Ecstasy: Legal consequences
Last modified: Sunday, 31. May 2009 - 2:08 pm
The penalties for ecstasy use and possession are complicated and rapidly changing. As lawmakers become aware of the availability and potential harmfulness of ecstasy, state and federal regulations are requiring more severe penalties than originally suggested when ecstasy became illegal in 1985. When ecstasy was originally moved to Schedule I in 1985, it was under a provision that allowed “emergency scheduling,” which could take place without a hearing. Ecstasy’s Schedule I status was made permanent a couple of years later. The Ecstasy Anti-Proliferation Act of 2000 was passed by legislators who saw that the rate of ecstasy use was growing faster than any other drug in the United States, and who believed the levels of punishment for trafficking were too low. This act prompted a change in the federal sentencing guidelines for trafficking and possessing with intent to sell, drastically increasing jail terms for fewer numbers of pills in possession.
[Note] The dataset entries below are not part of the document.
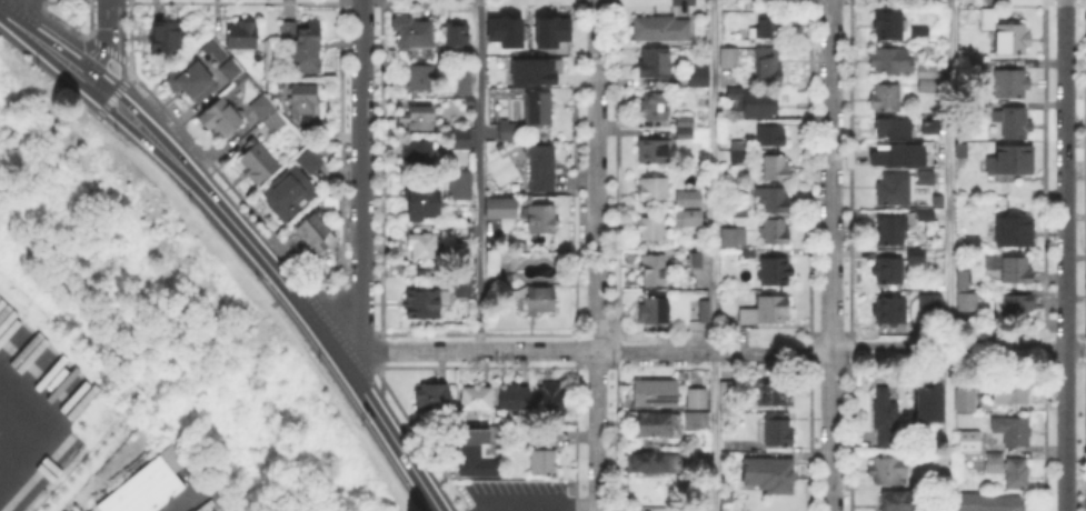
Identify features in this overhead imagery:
road: (88, 0)
road: (120, 0)
road: (104, 1)
road: (125, 1)
road: (38, 2)
road: (7, 3)
road: (22, 11)
park: (72, 14)
road: (104, 17)
building: (989, 18)
road: (55, 19)
building: (889, 25)
building: (765, 26)
building: (503, 30)
building: (526, 30)
building: (661, 30)
building: (411, 33)
building: (550, 33)
building: (920, 35)
road: (58, 37)
building: (165, 37)
building: (241, 37)
road: (44, 38)
building: (455, 40)
building: (1013, 40)
road: (120, 42)
building: (306, 47)
road: (107, 49)
building: (211, 50)
road: (97, 52)
road: (90, 60)
building: (892, 61)
road: (50, 63)
building: (768, 63)
building: (653, 65)
building: (982, 67)
building: (231, 70)
building: (530, 70)
building: (926, 72)
building: (698, 77)
building: (419, 79)
building: (462, 80)
road: (87, 81)
building: (192, 82)
building: (1012, 84)
building: (926, 86)
road: (113, 93)
road: (120, 98)
building: (886, 99)
building: (303, 102)
building: (755, 103)
road: (90, 105)
building: (654, 105)
building: (539, 110)
building: (268, 115)
building: (222, 118)
building: (420, 119)
road: (123, 121)
building: (685, 121)
building: (1013, 122)
building: (892, 129)
building: (932, 129)
building: (508, 133)
building: (685, 134)
building: (770, 137)
building: (461, 139)
building: (962, 151)
building: (420, 153)
building: (652, 153)
building: (894, 153)
building: (740, 154)
road: (205, 159)
building: (310, 160)
building: (1011, 161)
building: (256, 163)
building: (542, 169)
building: (776, 169)
road: (204, 174)
road: (480, 175)
road: (361, 177)
building: (926, 178)
building: (460, 185)
building: (652, 188)
building: (893, 190)
building: (288, 191)
building: (689, 199)
building: (935, 200)
building: (773, 201)
building: (330, 203)
building: (422, 205)
building: (501, 209)
building: (739, 211)
building: (925, 214)
building: (543, 217)
building: (685, 218)
building: (652, 228)
building: (963, 228)
building: (313, 230)
building: (459, 230)
building: (891, 231)
building: (775, 232)
building: (1016, 232)
building: (733, 240)
building: (424, 248)
road: (596, 255)
road: (713, 255)
road: (831, 255)
road: (950, 255)
road: (1065, 255)
building: (700, 261)
building: (492, 263)
building: (896, 266)
building: (653, 269)
building: (1017, 270)
building: (772, 272)
road: (359, 278)
building: (501, 279)
building: (959, 279)
building: (965, 280)
building: (462, 288)
building: (535, 299)
road: (341, 302)
road: (380, 302)
building: (423, 303)
building: (967, 303)
building: (931, 307)
building: (1015, 308)
building: (703, 310)
building: (652, 311)
building: (893, 311)
road: (306, 312)
building: (767, 312)
park: (152, 316)
road: (344, 327)
road: (336, 334)
road: (464, 350)
road: (380, 351)
road: (831, 351)
road: (1076, 352)
road: (379, 385)
building: (1010, 392)
building: (656, 394)
building: (773, 395)
building: (728, 396)
building: (433, 398)
building: (476, 399)
building: (515, 399)
building: (697, 399)
building: (549, 400)
building: (926, 402)
building: (965, 402)
building: (885, 420)
road: (43, 421)
building: (696, 422)
building: (657, 425)
building: (1013, 431)
building: (778, 433)
road: (420, 441)
building: (969, 443)
road: (412, 447)
building: (470, 451)
building: (541, 457)
building: (653, 464)
building: (994, 464)
building: (887, 471)
building: (770, 474)
building: (1017, 474)
building: (149, 486)
building: (738, 500)
building: (898, 502)
building: (989, 503)
road: (533, 505)
road: (462, 508)
building: (695, 509)

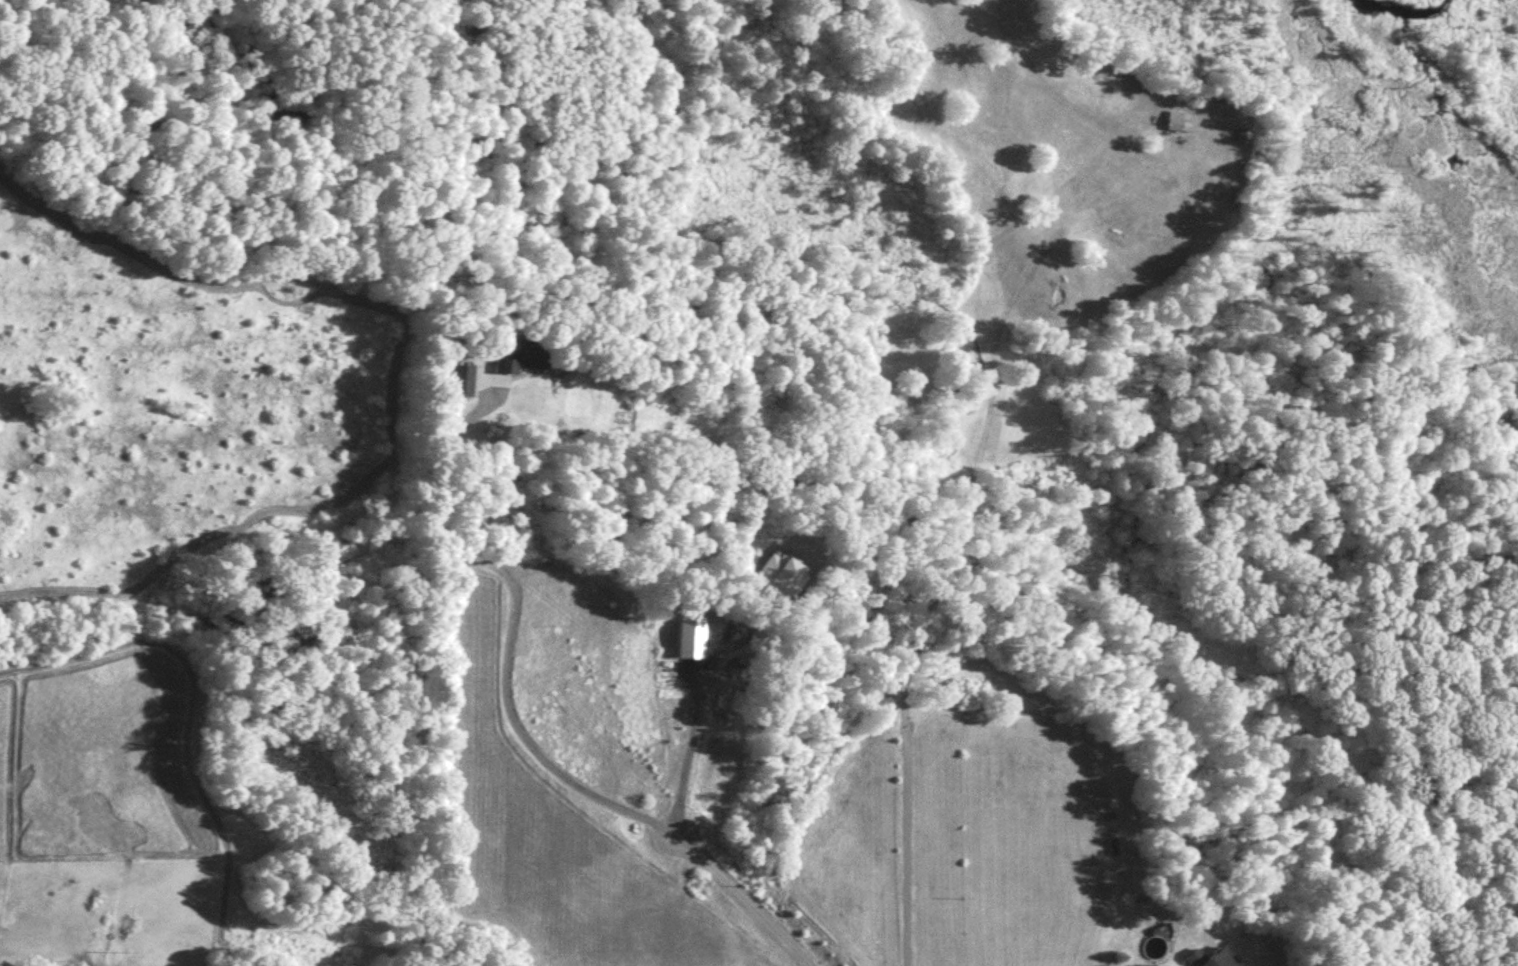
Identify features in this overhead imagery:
building: (1174, 122)
building: (515, 355)
building: (453, 380)
road: (509, 629)
road: (696, 719)
building: (1110, 847)
road: (737, 899)
building: (1208, 958)

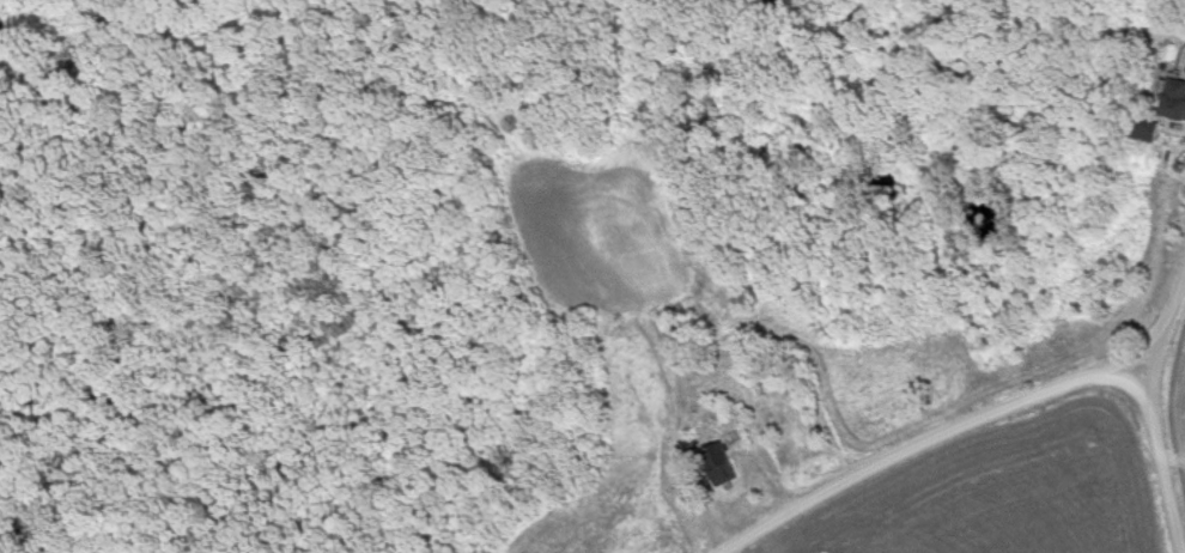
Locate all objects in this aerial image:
building: (1169, 99)
building: (1139, 131)
road: (1147, 390)
road: (974, 419)
building: (712, 465)
road: (1159, 477)

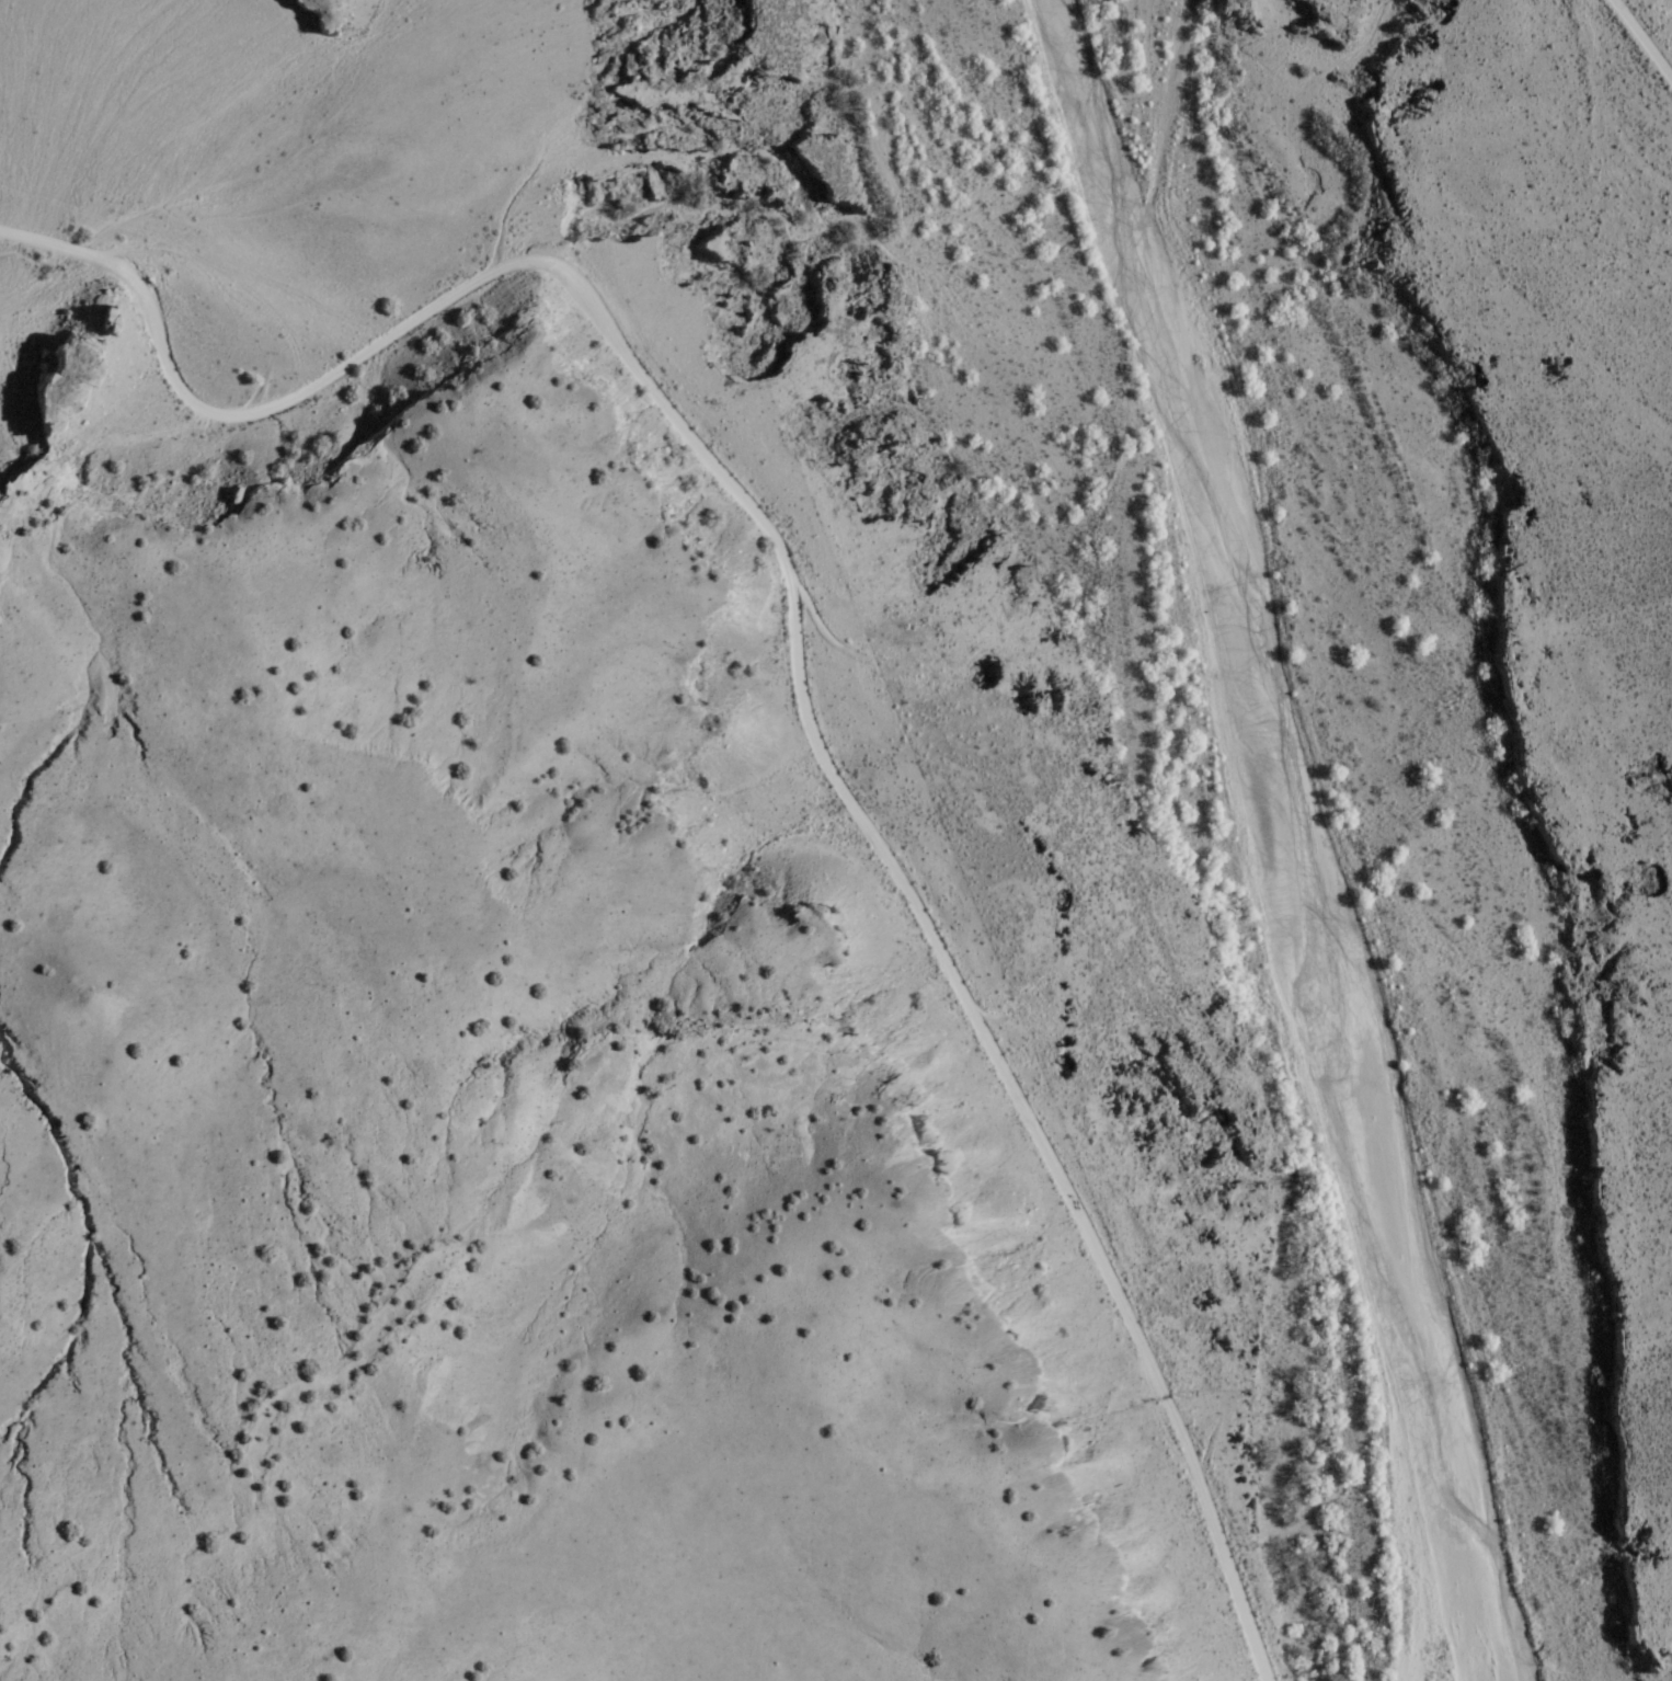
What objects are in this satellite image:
road: (1644, 35)
road: (794, 640)
river: (1294, 827)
Federal guidelines, regulations, and penalties
Rather than having separate regulations for possession for every illegal drug, legislators have outlined sentencing regulations for different amounts of marijuana possession, and then created a marijuana equivalency table in which different amounts of other drugs are said to be equal to specific amounts of marijuana. For example, one gram of cocaine is equivalent to 200 grams of marijuana, and one gram of heroin is equivalent to 1,000 grams of marijuana. Base offense levels, which guide sentencing, are determined according to this equivalency scale. Prior to the Ecstasy Anti-Proliferation Act of 2000, one gram of ecstasy (about three pills) was equivalent to 35 grams of marijuana. However, in response to the Act, legislators proposed drastic changes for trafficking penalties. The change proposed was to increase the equivalency of one gram of ecstasy be the same as 1,000 grams of marijuana, the same as heroin. There was outspoken disagreement from the scientific community, many of whom felt that if ecstasy’s equivalency were to be changed it should be lowered, based on comparison of ecstasy with more harmful drugs. Unlike heroin, ecstasy was not associated with non-drug crime; the ecstasy market was not associated with violence; there were very few reports of ecstasy users needing drug treatment; and the number of ecstasy-associated emergency room visits was not near the number associated with heroin.
As a result of the protests, a slightly different sentencing regulation was proposed and went into effect in May 2001. Instead, one gram of ecstasy is now equivalent to 500 grams of marijuana, making one dose of ecstasy five times more legally damaging, in terms of jail time, to possess than one dose of heroin. Possession of at least 800 pills or 200 grams of ecstasy carries a minimum sentence of up to six years for a first offense. Before the change, the minimum for a first offense was 15-21 months, and 11,000 pills were needed for a sentence of six years.
Although there are federal guidelines for sentencing of drug possession, the penalties imposed are a bit more subjective. There is a particular offense level based on the amount of ecstasy or number of pills in possession, and a penalty associated with that offense level. The penalty for first offense possession of a small (personal) amount of ecstasy is a maximum of one year in prison and a fine. Someone with one prior conviction is subject to a term of 15 days to two years in prison, and two or more prior convictions to a term of 90 days to three years, both with increasing fines. Along with the base offense level, courts also take into account the offender’s history of drug offenses, whether another crime was committed, and circumstances at the time of the arrest.
Federal guidelines are a springboard for state sentencing guidelines, which are different for each state in the country. Some states are much harsher than others in how they treat ecstasy-related offenses, and since the passage of the Ecstasy Anti-Proliferation Act of 2000, state laws are being proposed and changed quite rapidly. For example, in many instances, offenders in California with no prior possession charges, parole violations, or felonies, and who were not involved in other criminal activity at the time of arrest can plead guilty to a “diversion program” that will send them to drug treatment or subscribe community service rather than sending them to prison. If successfully completed, the plea of guilty will be set aside, and the criminal record cleared.
In Texas, on the other hand, possession of less than one gram (about three pills) carries a sentence of 18 days to two years with a very hefty fine. Possession of one to four grams carries a sentence of two to 20 years, four to 400 grams a minimum of five years, and more than 400 grams carries a sentence of 10 years to life in prison. New Jersey recently changed their sentencing regulations for ecstasy to five years in prison for up to 50 pills, five to 10 years for between 50 and 500 pills, and 20 years in prison for more than 500 pills. Illinois also recently changed its sentencing regulations in response to a widely reported ecstasy-related death, to four to 15 years in prison for possession of 15 doses of ecstasy.